Transcribed page contents

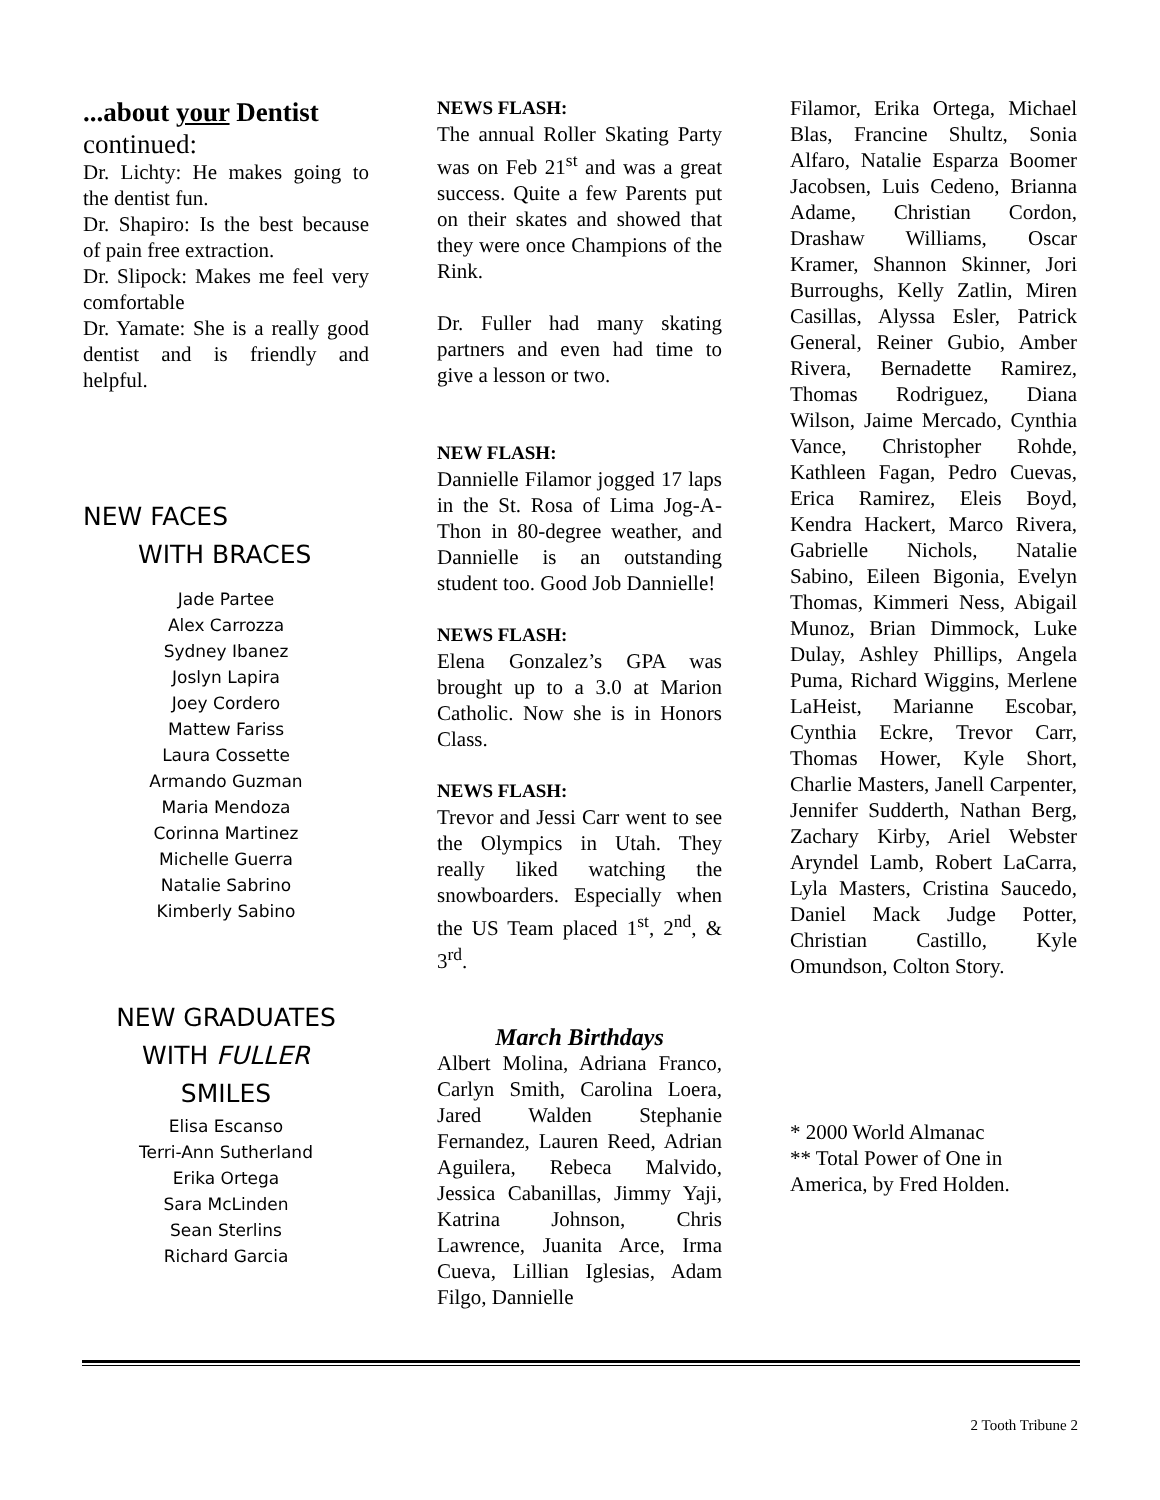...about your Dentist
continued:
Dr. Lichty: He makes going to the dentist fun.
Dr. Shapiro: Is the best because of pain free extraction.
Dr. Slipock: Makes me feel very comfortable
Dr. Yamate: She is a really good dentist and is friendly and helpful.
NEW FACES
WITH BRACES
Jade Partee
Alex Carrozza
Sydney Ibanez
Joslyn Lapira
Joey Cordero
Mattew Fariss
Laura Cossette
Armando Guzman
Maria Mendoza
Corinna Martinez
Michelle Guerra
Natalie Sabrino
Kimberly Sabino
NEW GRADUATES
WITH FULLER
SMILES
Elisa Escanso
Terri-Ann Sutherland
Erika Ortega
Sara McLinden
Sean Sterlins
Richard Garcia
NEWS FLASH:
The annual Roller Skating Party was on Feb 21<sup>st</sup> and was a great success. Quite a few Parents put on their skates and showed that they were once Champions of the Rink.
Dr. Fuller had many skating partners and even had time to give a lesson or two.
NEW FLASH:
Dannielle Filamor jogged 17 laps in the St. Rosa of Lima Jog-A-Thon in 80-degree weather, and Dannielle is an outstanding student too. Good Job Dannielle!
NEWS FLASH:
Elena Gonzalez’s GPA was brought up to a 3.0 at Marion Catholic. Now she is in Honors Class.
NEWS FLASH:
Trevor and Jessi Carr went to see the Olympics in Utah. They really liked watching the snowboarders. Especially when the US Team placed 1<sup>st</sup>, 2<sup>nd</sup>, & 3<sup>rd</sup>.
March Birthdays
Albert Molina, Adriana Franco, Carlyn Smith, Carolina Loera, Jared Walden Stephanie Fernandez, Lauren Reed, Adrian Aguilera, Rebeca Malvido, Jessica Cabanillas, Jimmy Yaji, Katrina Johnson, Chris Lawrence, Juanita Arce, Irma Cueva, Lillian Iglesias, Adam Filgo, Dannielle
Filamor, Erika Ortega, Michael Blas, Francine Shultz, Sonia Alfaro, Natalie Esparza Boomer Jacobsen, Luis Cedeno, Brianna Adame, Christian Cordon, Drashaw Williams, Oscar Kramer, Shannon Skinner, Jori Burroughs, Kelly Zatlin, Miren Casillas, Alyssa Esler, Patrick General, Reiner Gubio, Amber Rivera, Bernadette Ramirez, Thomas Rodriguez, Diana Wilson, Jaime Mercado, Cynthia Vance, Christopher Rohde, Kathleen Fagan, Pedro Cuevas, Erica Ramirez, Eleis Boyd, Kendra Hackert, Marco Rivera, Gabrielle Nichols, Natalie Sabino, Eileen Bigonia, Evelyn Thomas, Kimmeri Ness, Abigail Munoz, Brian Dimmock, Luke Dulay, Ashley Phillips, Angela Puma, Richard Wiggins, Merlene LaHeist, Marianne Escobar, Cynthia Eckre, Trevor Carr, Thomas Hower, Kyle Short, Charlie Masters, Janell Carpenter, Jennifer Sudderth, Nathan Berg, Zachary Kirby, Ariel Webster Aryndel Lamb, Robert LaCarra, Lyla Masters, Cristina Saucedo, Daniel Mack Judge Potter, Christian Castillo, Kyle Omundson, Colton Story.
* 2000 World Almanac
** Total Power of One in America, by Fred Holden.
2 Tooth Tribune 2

---

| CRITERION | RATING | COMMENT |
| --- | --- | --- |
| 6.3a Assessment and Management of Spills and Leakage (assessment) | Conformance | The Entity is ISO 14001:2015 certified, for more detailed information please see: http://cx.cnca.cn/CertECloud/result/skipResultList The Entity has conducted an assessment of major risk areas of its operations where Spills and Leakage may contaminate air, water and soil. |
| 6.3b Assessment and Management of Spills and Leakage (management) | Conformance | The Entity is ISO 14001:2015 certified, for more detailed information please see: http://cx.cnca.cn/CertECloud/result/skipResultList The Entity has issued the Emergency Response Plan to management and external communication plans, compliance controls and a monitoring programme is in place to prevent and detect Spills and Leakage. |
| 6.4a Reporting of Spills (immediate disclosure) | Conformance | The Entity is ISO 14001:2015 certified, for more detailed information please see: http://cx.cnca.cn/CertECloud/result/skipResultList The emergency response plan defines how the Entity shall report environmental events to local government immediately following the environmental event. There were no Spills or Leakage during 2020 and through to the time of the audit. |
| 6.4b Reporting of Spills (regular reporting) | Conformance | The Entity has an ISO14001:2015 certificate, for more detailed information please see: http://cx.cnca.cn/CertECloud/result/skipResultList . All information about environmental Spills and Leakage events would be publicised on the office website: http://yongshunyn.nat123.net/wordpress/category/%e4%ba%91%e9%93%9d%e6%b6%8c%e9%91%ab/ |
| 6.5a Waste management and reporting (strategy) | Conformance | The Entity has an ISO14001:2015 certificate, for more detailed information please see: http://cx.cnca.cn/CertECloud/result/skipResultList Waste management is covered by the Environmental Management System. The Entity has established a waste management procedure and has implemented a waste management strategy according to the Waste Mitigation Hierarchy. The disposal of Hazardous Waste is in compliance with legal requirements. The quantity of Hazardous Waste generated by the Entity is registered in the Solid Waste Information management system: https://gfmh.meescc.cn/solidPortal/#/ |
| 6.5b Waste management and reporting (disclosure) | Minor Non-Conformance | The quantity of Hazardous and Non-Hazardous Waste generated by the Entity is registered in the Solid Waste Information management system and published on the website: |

## Problem requirements
Copy out all the lines of the records that include "really".

## Completed task
Dr. Yamate: She is a really good dentist and is friendly and helpful.
Trevor and Jessi Carr went to see the Olympics in Utah. They really liked watching the snowboarders. Especially when the US Team placed 1<sup>st</sup>, 2<sup>nd</sup>, & 3<sup>rd</sup>.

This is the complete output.